▶ _GOAL OF THE EXERCISE_: Retype every line of the records below word for word, leaving out the pictures.

▶ _TASK INPUTS_:
╔══

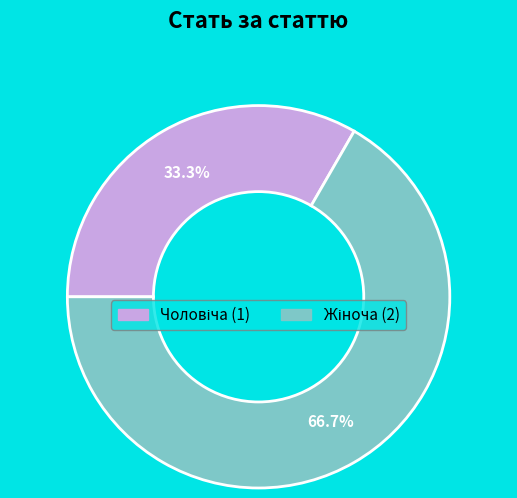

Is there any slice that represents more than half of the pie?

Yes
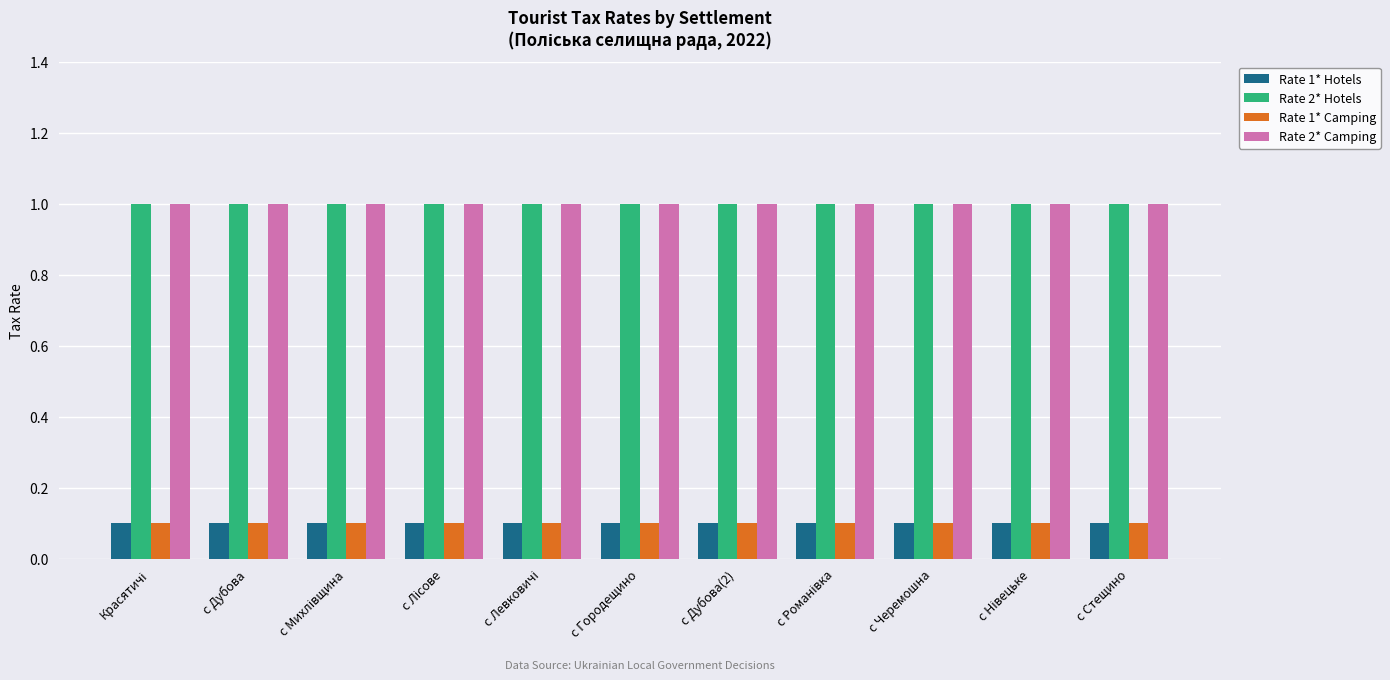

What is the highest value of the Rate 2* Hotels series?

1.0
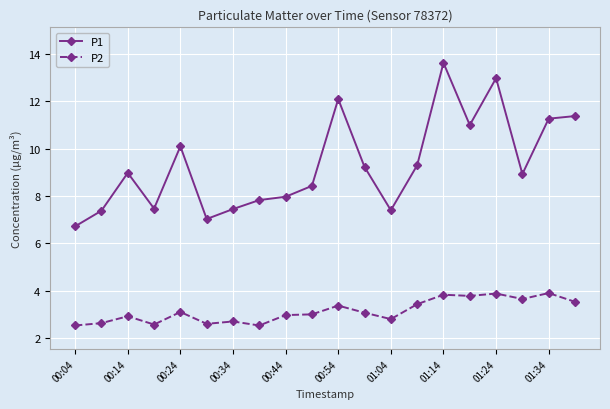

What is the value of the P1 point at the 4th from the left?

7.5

╚══

▶ _FINISHED TASK_:
Is there any slice that represents more than half of the pie?

Yes

What is the highest value of the Rate 2* Hotels series?

1.0

What is the value of the P1 point at the 4th from the left?

7.5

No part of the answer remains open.